ITEM 5.02 DEPARTURE OF DIRECTORS OR CERTAIN OFFICERS; ELECTION OF DIRECTORS;


           APPOINTMENT OF CERTAIN OFFICERS; COMPENSATORY ARRANGEMENTS OF CERTAIN
           OFFICERS.



On April 5, 2021, Dollar General Corporation (the "Company") entered into new employment agreements, in each case effective April 1, 2021 (collectively, the "Employment Agreements" and individually, the "Employment Agreement"), with John W. Garratt, Executive Vice President and Chief Financial Officer, Jeffery C. Owen, Chief Operating Officer, Rhonda M. Taylor, Executive Vice President and General Counsel, and Carman R. Wenkoff, Executive Vice President and Chief Information Officer (collectively, the "Named Executive Officers"). The Employment Agreements replace the employment agreements that were in place between the Company and each of the Named Executive Officers.

The initial term of each of the Employment Agreements extends until March 31, 2024, unless earlier terminated in accordance with the provisions of the Employment Agreement, subject to automatic month to month extensions for up to six months unless the Company gives written notice within the time frame set forth in the Employment Agreement that no extension or further extension, as applicable, will occur or unless certain other conditions specified in the Employment Agreement occur.

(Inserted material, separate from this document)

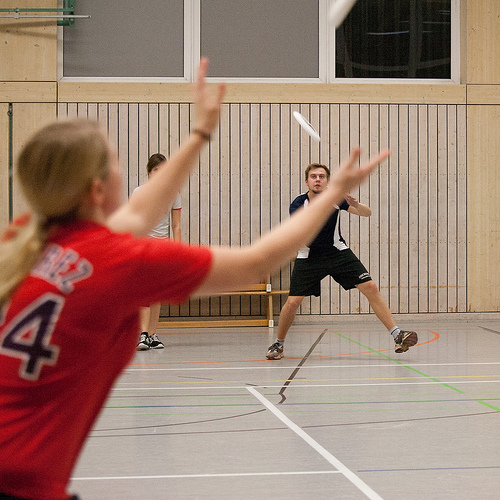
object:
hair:
[0, 118, 105, 301]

Each of the Employment Agreements provides for various customary business protection provisions, including non-competition, non-solicitation, non-interference, non-disparagement, and confidentiality and non-disclosure provisions, facilitates the implementation of the Company's clawback policy, and provides:

· for a minimum annual base salary ($798,515 for Mr. Garratt, $848,640 for

Mr. Owen, $629,642 for Ms. Taylor, and $625,000 for Mr. Wenkoff), which may be
   increased from time to time in the sole discretion of the Company;



· that incentive compensation shall be determined and paid under the Company's


   annual bonus program for officers, as it may be amended from time to time, at
   each Named Executive Officer's applicable grade level; and



· that the applicable Named Executive Officer shall be entitled to receive

executive perquisites, fringe and other benefits as are provided to officers at

the same grade level as the applicable Named Executive Officer under any of the

Company's plans and/or programs in effect from time to time and shall be

eligible to participate in those various Company welfare benefit plans,

practices and policies in place during the term of the Employment Agreement to

the extent allowed under and in accordance with the terms of those plans, as

well as in any other benefit plans the Company offers to similarly-situated

officers or other employees from time to time during the term of the Employment


   Agreement.



In addition, pursuant to each Employment Agreement, and subject to limited conditions set forth therein, if the Named Executive Officer is terminated by the Company without cause (as defined in the Employment Agreement) or if the Named Executive Officer resigns from the Company for good reason (as defined in the Employment Agreement), or if the Named Executive Officer resigns within 60 days after the Company's failure to offer to renew, extend or replace the Employment Agreement before, at or within six months after the end of its original term or any term provided for in a written renewal or extension of the original term (with limited exceptions outlined in the Employment Agreement), he or she shall be entitled to (1) continued base salary payments for 24 months (subject to timing and form of payment provisions set forth in the Employment Agreement); (2) a lump sum payment of two times the amount of the average percentage of target bonus paid to the Named Executive Officer under the Company's annual bonus program with respect to the Company's two most recently completed fiscal years preceding the fiscal year in which the termination date occurs multiplied by the Named Executive Officer's target bonus level and base salary applicable immediately preceding the termination (subject to certain additional calculation provisions set forth in the Employment Agreement); (3) a lump sum payment equal to two times the annual contribution that would have been made by the Company in respect of the plan year in which the termination occurs for his or her participation in the Company's medical, pharmacy, dental and vision benefits programs; and (4) reasonable outplacement services, as determined and provided by the Company, for one year or until other employment is secured, whichever comes first.

The foregoing description of the Employment Agreements is a summary only, does not purport to be complete, and is qualified in its entirety by reference to the complete text of the Form of Employment Agreement which is attached hereto as Exhibit 99 and incorporated by reference as if fully set forth herein.

ITEM 9.01 FINANCIAL STATEMENTS AND EXHIBITS.

(a) Financial statements of businesses acquired. N/A

(b) Pro forma financial information. N/A

(c) Shell company transactions. N/A

(d) Exhibits. See Exhibit Index to this report.